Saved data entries

————————

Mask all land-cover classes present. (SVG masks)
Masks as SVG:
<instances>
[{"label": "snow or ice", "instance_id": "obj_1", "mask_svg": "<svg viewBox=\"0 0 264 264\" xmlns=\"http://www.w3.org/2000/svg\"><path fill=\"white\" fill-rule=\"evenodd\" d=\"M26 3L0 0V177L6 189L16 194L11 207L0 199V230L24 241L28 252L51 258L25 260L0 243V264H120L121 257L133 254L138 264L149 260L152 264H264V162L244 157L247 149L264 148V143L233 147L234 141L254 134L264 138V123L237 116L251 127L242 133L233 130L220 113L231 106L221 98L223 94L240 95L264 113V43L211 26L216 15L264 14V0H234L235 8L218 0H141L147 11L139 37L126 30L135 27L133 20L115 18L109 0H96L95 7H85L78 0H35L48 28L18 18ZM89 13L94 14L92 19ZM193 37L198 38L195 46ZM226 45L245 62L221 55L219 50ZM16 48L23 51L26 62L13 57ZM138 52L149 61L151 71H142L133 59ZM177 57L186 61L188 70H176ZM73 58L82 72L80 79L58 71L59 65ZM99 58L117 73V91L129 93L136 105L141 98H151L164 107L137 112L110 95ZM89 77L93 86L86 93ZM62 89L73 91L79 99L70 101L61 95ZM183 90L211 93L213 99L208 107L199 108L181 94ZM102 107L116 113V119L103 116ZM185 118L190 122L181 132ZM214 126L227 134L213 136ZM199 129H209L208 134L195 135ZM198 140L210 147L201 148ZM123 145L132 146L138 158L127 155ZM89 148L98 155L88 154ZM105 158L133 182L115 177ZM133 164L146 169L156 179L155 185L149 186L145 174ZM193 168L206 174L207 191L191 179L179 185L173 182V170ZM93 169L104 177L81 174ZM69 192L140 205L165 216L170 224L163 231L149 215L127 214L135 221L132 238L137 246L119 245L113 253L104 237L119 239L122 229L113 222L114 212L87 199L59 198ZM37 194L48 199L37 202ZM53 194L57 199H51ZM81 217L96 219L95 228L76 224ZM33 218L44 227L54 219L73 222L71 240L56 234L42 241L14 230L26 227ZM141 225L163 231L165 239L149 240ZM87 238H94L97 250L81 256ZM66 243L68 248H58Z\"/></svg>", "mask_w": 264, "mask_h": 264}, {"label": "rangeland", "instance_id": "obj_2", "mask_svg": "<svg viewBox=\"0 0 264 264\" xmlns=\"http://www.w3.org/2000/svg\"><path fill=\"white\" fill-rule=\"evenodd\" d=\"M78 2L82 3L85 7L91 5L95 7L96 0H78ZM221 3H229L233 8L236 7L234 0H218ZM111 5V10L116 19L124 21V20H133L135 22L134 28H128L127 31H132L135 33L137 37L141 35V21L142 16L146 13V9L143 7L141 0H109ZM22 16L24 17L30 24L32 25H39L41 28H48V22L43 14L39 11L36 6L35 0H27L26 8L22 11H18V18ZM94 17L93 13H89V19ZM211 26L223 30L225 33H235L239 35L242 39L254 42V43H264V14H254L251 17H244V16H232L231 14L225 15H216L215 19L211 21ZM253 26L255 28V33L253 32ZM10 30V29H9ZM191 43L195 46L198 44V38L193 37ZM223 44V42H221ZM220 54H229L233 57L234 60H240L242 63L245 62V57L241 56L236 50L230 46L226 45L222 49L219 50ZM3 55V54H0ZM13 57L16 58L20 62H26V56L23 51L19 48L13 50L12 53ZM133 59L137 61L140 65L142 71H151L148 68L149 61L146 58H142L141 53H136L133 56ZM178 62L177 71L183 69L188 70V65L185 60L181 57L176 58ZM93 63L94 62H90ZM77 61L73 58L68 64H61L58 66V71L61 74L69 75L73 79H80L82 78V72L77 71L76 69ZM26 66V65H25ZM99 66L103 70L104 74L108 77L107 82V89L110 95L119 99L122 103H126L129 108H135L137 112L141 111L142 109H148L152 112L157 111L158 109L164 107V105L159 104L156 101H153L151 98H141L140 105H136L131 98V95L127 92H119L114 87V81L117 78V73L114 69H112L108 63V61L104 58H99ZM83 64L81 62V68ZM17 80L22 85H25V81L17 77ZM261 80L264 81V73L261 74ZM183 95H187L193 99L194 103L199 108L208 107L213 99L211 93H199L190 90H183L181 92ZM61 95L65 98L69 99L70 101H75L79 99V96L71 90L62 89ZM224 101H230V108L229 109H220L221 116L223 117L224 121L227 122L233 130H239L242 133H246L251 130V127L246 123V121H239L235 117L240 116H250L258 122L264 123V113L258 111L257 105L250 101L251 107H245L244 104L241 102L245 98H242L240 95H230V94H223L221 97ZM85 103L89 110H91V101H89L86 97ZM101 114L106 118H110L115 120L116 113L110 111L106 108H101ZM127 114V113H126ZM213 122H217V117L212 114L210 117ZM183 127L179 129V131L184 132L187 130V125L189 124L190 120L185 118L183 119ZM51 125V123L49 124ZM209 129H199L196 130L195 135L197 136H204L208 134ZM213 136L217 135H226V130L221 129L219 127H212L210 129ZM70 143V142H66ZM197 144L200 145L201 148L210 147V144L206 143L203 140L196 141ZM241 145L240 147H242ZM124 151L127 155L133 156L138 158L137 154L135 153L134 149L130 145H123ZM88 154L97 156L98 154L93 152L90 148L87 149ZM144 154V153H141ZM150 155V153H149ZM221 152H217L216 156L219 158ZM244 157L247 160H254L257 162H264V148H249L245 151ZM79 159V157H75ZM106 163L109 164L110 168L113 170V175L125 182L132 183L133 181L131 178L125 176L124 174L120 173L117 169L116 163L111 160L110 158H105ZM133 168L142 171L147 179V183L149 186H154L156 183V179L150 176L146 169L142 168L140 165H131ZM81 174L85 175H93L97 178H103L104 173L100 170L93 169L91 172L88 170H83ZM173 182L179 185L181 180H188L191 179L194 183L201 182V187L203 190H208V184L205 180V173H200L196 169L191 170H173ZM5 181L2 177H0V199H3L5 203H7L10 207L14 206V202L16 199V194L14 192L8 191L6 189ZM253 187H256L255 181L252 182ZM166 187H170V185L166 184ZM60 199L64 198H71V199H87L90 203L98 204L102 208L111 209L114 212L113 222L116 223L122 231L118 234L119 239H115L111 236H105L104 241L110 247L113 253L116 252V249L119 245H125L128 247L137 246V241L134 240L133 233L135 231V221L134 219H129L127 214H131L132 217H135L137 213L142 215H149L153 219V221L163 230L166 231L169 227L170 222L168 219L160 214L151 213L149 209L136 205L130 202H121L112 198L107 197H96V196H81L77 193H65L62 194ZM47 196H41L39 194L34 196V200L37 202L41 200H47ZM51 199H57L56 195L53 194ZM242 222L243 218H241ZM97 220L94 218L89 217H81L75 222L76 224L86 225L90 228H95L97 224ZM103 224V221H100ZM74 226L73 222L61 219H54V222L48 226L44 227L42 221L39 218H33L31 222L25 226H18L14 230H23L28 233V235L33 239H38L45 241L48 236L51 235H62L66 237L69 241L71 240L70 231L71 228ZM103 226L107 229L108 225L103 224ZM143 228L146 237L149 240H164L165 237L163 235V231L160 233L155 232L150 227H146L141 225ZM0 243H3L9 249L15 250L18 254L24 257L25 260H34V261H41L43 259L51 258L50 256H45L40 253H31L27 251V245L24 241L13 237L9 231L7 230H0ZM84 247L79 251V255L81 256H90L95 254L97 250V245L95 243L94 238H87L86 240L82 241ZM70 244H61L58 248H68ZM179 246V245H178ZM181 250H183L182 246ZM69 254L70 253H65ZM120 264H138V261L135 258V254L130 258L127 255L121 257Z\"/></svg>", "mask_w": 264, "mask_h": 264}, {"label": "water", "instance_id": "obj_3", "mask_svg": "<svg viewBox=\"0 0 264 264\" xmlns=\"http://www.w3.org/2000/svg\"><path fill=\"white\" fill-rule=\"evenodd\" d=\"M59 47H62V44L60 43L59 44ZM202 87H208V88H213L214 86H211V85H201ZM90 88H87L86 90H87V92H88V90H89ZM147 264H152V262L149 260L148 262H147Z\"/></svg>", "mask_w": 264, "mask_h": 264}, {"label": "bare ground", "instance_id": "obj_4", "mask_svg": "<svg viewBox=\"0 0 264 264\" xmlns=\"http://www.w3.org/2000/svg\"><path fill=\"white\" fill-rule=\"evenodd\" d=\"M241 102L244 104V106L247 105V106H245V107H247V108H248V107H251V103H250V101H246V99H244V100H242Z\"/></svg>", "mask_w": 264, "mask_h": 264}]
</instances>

————————

To do —
Reproduce the lines of the entries from the start through the line containing "<instances>", both included.

Full output —
Mask all land-cover classes present. (SVG masks)
Masks as SVG:
<instances>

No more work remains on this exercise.